Corneille (Pierre)

Poète dramatique français (Rouen 1606 - Paris 1684).

Reçu avocat au parlement de Rouen en 1624, il préfère pourtant la carrière poétique et dramatique. De 1629 jusqu'à l'Illusion comique, en 1636, il semble se consacrer surtout à la comédie (la Veuve, 1631 ; la Galerie du Palais, 1631-1632 ; la Suivante, 1632-1633 ; la Place Royale, 1633-1634), et fait partie des cinq auteurs qui travaillent sous la protection de Richelieu. C'est le succès de sa première tragédie, Médée, confirmé par le triomphe du Cid (1637), qui infléchit sa carrière. Mais le Cid fut critiqué par les poètes rivaux et les théoriciens du théâtre parce que les règles de la tragédie n'y étaient pas observées, et Corneille s'incline après trois ans de querelle : il fera des tragédies « régulières » (Horace, 1640 ; Cinna, 1642 ; Polyeucte, 1643 ; Rodogune, 1644 ; Héraclius, 1647 ; Nicomède, 1651), entrecoupées de comédies (le Menteur, 1643 ; Don Sanche d'Aragon, 1650). Élu à l'Académie en 1647, mais découragé par l'échec de Pertharite, en 1651, il reste improductif durant sept ans et ne s'occupe que d'une traduction en vers de l'Imitation de Jésus-Christ (1656). En 1659, il tente de reconquérir son public et donne la Toison d'or (1661), Sertorius (1662), Othon (1664), Attila (1667), mais les suffrages vont maintenant à Racine, dont la Bérénice (1670) connaît un succès bien plus vif que Tite et Bérénice, que Corneille fait jouer la même année. Après Pulchérie (1672) et Suréna (1674), mal accueillis, il cesse d'écrire pour se consacrer à l'édition complète de son théâtre (1682). Si la liberté, la volonté et la gloire forment le ressort des quatre plus grandes pièces de Corneille (le Cid, Cinna, Horace, Polyeucte), une extrême diversité, la liberté qu'il prit avec les « règles » de son temps, enfin la peinture des caractères de ses personnages, chez lesquels se mêlent l'excellence et la gloire, le moi et l'abnégation, l'héroïsme et le déchirement, caractérisent l'ensemble de son œuvre.
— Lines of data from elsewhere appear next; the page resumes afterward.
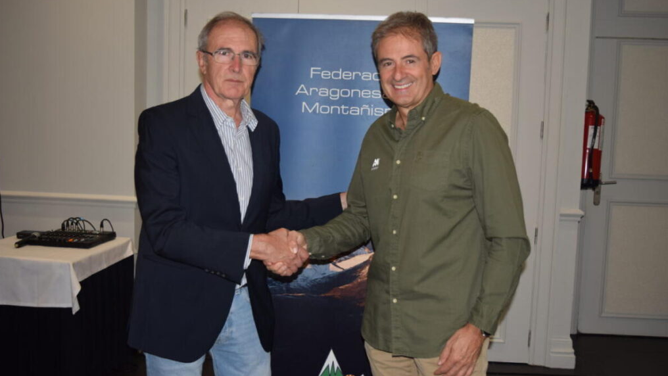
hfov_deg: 52.8
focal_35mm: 38
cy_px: 180
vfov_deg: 31.2
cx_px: 333
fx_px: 673
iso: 400
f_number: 4
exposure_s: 1/200
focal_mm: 24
Le Cid (1637) : pour venger l'honneur de son père, Rodrigue est obligé de tuer le père de Chimène, sa fiancée ; celle-ci poursuit le meurtrier, sans cesser de l'aimer. Au dilemme de Rodrigue (se venger, c'est perdre Chimène ; ne pas se venger, c'est perdre la gloire, et donc aussi perdre Chimène) répond le dilemme de Chimène (aimer, c'est s'oublier ; haïr, c'est oublier la gloire de Rodrigue, et donc mépriser toute gloire). En autorisant un duel judiciaire dont Rodrigue sort victorieux, le roi met fin à l'impasse et laisse espérer au héros de pouvoir un jour épouser Chimène.